Let’s design how we would like a repository to be used. We will want simple queries such as first and last. Retrieving by an id value is like a key lookup and so a [] method is useful; or even better, a fetch method. Then there will be queries that are specific to the collection; for example, finding all users by a family name.

I recommend designing your API with pagination in mind unless you are sure it is unnecessary. This is because adding it later can be trouble.

# Simple query
adam = User::Repository.first
# => #<User fullname="Adam Smith">

# Complex query, perhaps involving paginated results
johnes = User::Repository.family "johnes", page: 2
# => [#<User fullname="Emma Johnes">, #<User fullname="Kate Johnes">]

# Handling missing entries with useful null objects
user = User::Repository.fetch('ID_001') { GuestUser.new }
# => #<GuestUser>

# Building empty entities with correct record structures
new_user = User::Repository.build
# => #<User fullname="">

# Editing user
new_user.full_name = "Peter Saxton"
# => #<User fullname="Peter Saxton">

# Adding user to collection of users.
User::Repository.save new_user
# => #<User::Repository>

Building the Repository

Once we know how we would like to use our repository, we can set about implementing it. There are several ways to go about this but I always try to go for the simplest.

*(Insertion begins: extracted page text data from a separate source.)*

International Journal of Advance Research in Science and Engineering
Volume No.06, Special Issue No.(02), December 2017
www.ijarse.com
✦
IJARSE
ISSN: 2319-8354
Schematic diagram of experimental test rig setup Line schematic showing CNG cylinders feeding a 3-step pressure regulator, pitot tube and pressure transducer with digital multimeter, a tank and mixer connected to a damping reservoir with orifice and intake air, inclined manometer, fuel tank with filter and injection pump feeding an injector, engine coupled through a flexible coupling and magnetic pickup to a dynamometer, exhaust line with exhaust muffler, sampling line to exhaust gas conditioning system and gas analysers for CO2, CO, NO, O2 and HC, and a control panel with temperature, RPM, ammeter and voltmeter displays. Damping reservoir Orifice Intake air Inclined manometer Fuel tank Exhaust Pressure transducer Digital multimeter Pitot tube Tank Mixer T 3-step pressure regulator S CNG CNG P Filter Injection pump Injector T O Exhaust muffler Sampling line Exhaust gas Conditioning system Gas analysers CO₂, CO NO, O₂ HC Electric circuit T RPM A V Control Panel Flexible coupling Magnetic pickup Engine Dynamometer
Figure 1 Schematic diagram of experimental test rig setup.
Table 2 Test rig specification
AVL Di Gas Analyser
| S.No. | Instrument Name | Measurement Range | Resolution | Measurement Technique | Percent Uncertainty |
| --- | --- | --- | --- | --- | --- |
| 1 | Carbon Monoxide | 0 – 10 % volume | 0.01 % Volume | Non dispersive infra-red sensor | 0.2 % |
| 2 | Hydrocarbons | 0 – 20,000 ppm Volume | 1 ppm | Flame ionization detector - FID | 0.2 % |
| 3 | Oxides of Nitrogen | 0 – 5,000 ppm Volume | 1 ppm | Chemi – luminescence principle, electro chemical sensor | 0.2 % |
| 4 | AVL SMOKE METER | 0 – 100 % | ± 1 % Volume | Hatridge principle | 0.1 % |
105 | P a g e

There are some very capable Object Relational Mappers available, the best being Sequel. I don’t want to reinvent handling SQL so I build on top of the Sequel library. The following implementation will realise the behaviour above:

class User::Repository
  class << self
    def build
      User.new User::Record.new
    end

    def save(entity)
      entity.record.save
      self
    end

    def remove(entity)
      entity.record.destroy
      self
    rescue Sequel::NoExistingObject
      raise RecordAbsent
    end

    def first
      record = User::Record.first
      User.new record
    end

    def last_login
      record = User::Record
        .sort(:last_login_at)
        .first
      User.new record
    end

    def family(last_name, page: 1, page_size: 15)
      records = User::Record
        .where(:last_name => last_name)
        .sort(:first_name)
        .paginate(page, page_size)
      records.map User.new
    end
  end
end

Design Overkill

This example repository does everything that is required of it. Despite that it fails on being elegant code. For example, the line entity.record.save goes against the good advice of The Law of Demeter.It is also implicitly dependent on the User::Record and User classes.

There are ways to fix some of these design complaints. If you would like to see some of these solutions have a look at Lotus Model or Ruby Object Mapper (ROM). However, in all the projects where I have employed a repository I have not gone much further than the code shown in the example above. As this series is all about well designed code and the benefits that can be got from doing the right thing, the question is: why do I stop here?

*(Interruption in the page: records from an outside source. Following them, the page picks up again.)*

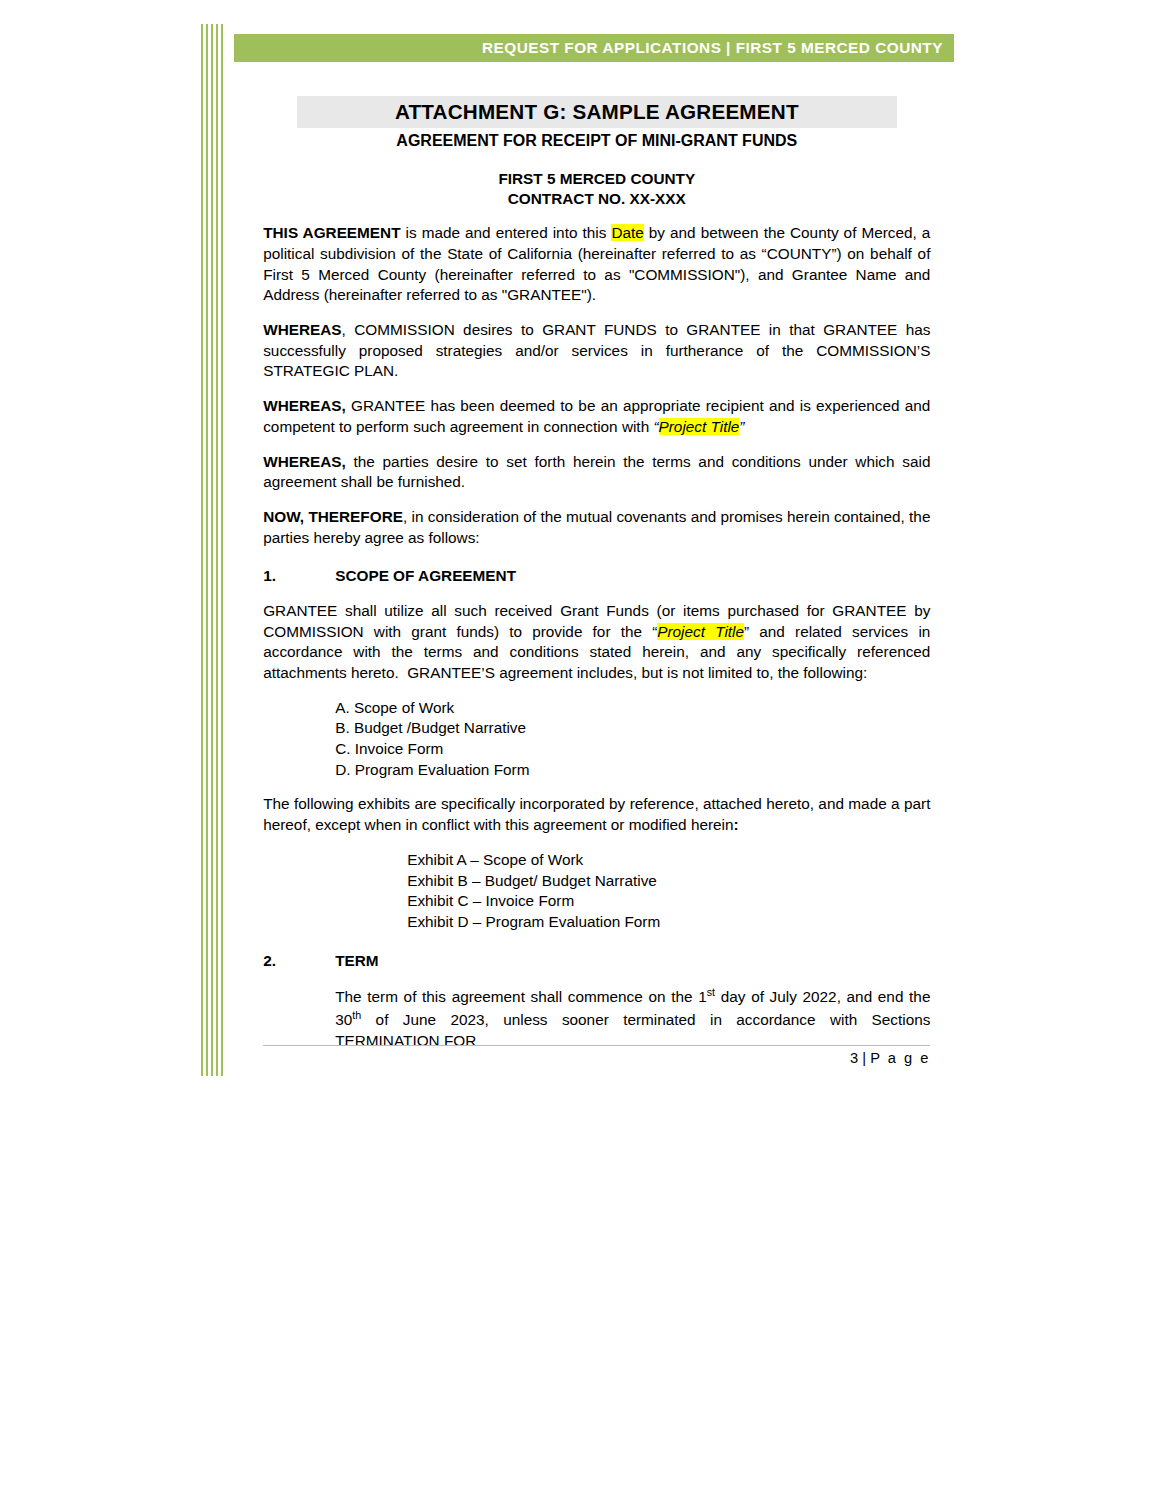REQUEST FOR APPLICATIONS | FIRST 5 MERCED COUNTY
ATTACHMENT G: SAMPLE AGREEMENT
AGREEMENT FOR RECEIPT OF MINI-GRANT FUNDS
FIRST 5 MERCED COUNTY
CONTRACT NO. XX-XXX
THIS AGREEMENT is made and entered into this Date by and between the County of Merced, a political subdivision of the State of California (hereinafter referred to as “COUNTY”) on behalf of First 5 Merced County (hereinafter referred to as "COMMISSION"), and Grantee Name and Address (hereinafter referred to as "GRANTEE").
WHEREAS, COMMISSION desires to GRANT FUNDS to GRANTEE in that GRANTEE has successfully proposed strategies and/or services in furtherance of the COMMISSION’S STRATEGIC PLAN.
WHEREAS, GRANTEE has been deemed to be an appropriate recipient and is experienced and competent to perform such agreement in connection with “Project Title”
WHEREAS, the parties desire to set forth herein the terms and conditions under which said agreement shall be furnished.
NOW, THEREFORE, in consideration of the mutual covenants and promises herein contained, the parties hereby agree as follows:
1. SCOPE OF AGREEMENT
GRANTEE shall utilize all such received Grant Funds (or items purchased for GRANTEE by COMMISSION with grant funds) to provide for the “Project Title” and related services in accordance with the terms and conditions stated herein, and any specifically referenced attachments hereto. GRANTEE’S agreement includes, but is not limited to, the following:
A. Scope of Work
B. Budget /Budget Narrative
C. Invoice Form
D. Program Evaluation Form
The following exhibits are specifically incorporated by reference, attached hereto, and made a part hereof, except when in conflict with this agreement or modified herein:
Exhibit A – Scope of Work
Exhibit B – Budget/ Budget Narrative
Exhibit C – Invoice Form
Exhibit D – Program Evaluation Form
2. TERM
The term of this agreement shall commence on the 1st day of July 2022, and end the 30th of June 2023, unless sooner terminated in accordance with Sections TERMINATION FOR
3 | P a g e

To make a generic repository that can be backed by a sequel backend or an in-memory backend is complex. It requires adapters and an in-memory implementation of storage. If queries are sophisticated then the in memory-adapter needs to support a similar set of queries.

Creating a generic query interface when I might never use it is overkill and so I choose to stick with the bad code. The saving grace with this dirty code is that it is contained within the repository.

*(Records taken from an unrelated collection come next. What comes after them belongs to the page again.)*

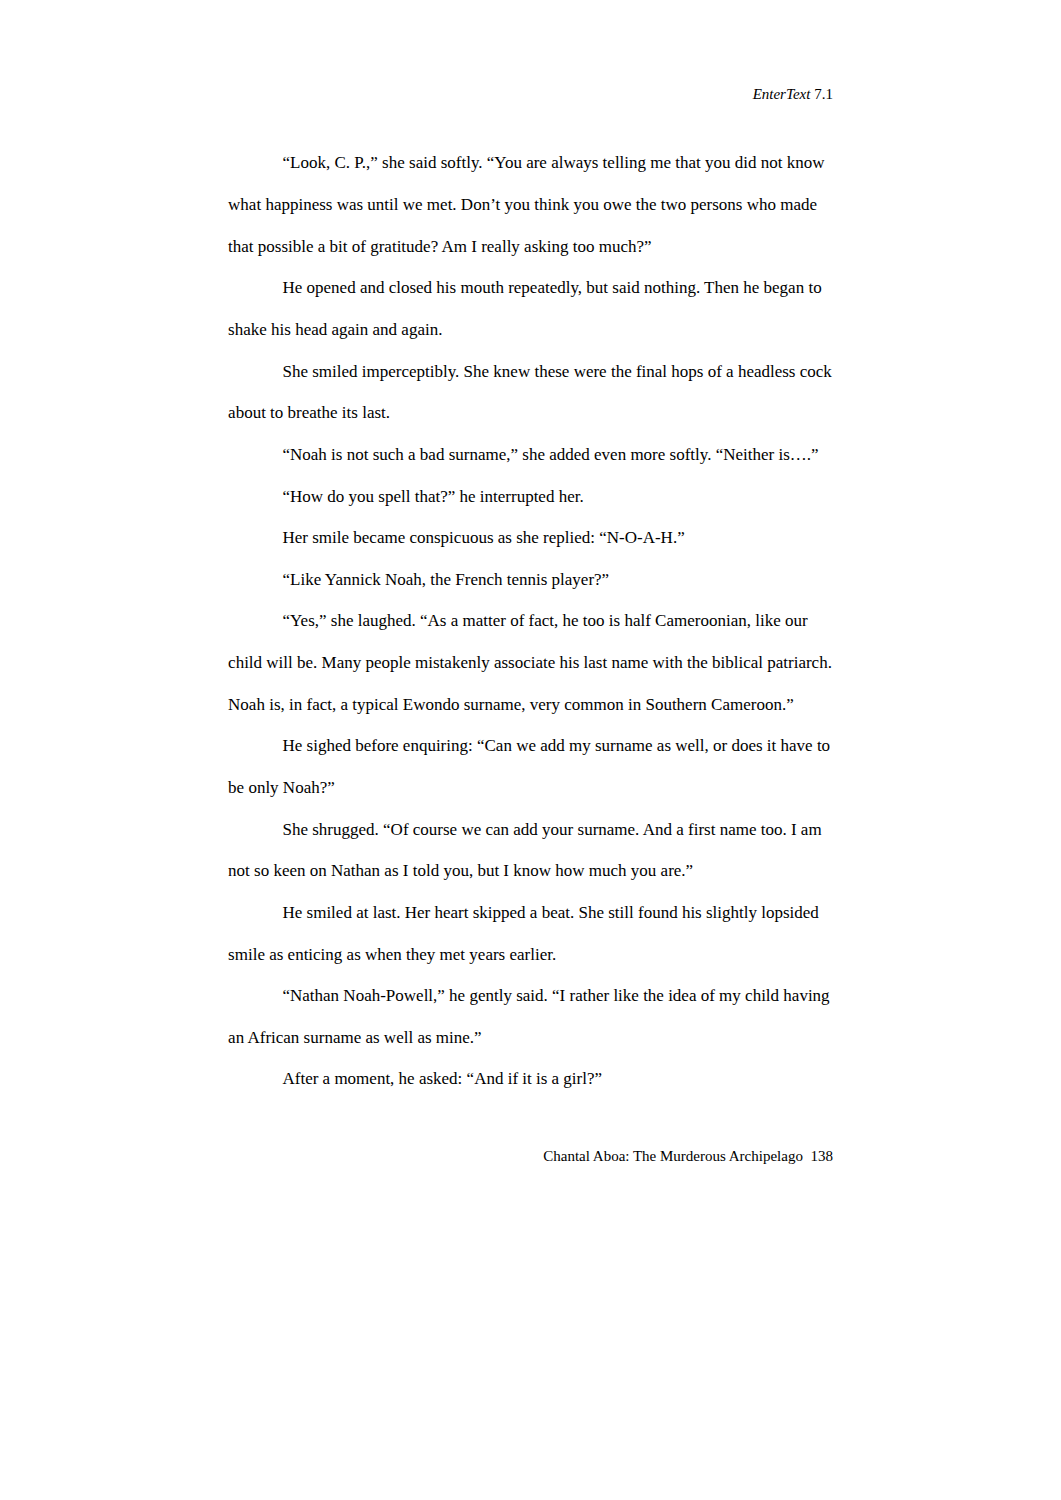EnterText 7.1
“Look, C. P.,” she said softly. “You are always telling me that you did not know what happiness was until we met. Don’t you think you owe the two persons who made that possible a bit of gratitude? Am I really asking too much?”
He opened and closed his mouth repeatedly, but said nothing. Then he began to shake his head again and again.
She smiled imperceptibly. She knew these were the final hops of a headless cock about to breathe its last.
“Noah is not such a bad surname,” she added even more softly. “Neither is….”
“How do you spell that?” he interrupted her.
Her smile became conspicuous as she replied: “N-O-A-H.”
“Like Yannick Noah, the French tennis player?”
“Yes,” she laughed. “As a matter of fact, he too is half Cameroonian, like our child will be. Many people mistakenly associate his last name with the biblical patriarch. Noah is, in fact, a typical Ewondo surname, very common in Southern Cameroon.”
He sighed before enquiring: “Can we add my surname as well, or does it have to be only Noah?”
She shrugged. “Of course we can add your surname. And a first name too. I am not so keen on Nathan as I told you, but I know how much you are.”
He smiled at last. Her heart skipped a beat. She still found his slightly lopsided smile as enticing as when they met years earlier.
“Nathan Noah-Powell,” he gently said. “I rather like the idea of my child having an African surname as well as mine.”
After a moment, he asked: “And if it is a girl?”
Chantal Aboa: The Murderous Archipelago 138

Another reason to create a generic adapter to the database is to allow testing without the database in place. As shown in the previous post I can test entities without a database by replacing the record objects with simple OpenStructs. The remaining tests that can’t make this replacement are slower yet the number of tests are small because the repository is focused on handling only queries on the collection.

In reality I have found this level of sophistication in the repository a good compromise between isolated code and building adapters that might never be used. As ROM or the Lotus model mature I might find myself using these and getting the isolation I have currently traded away.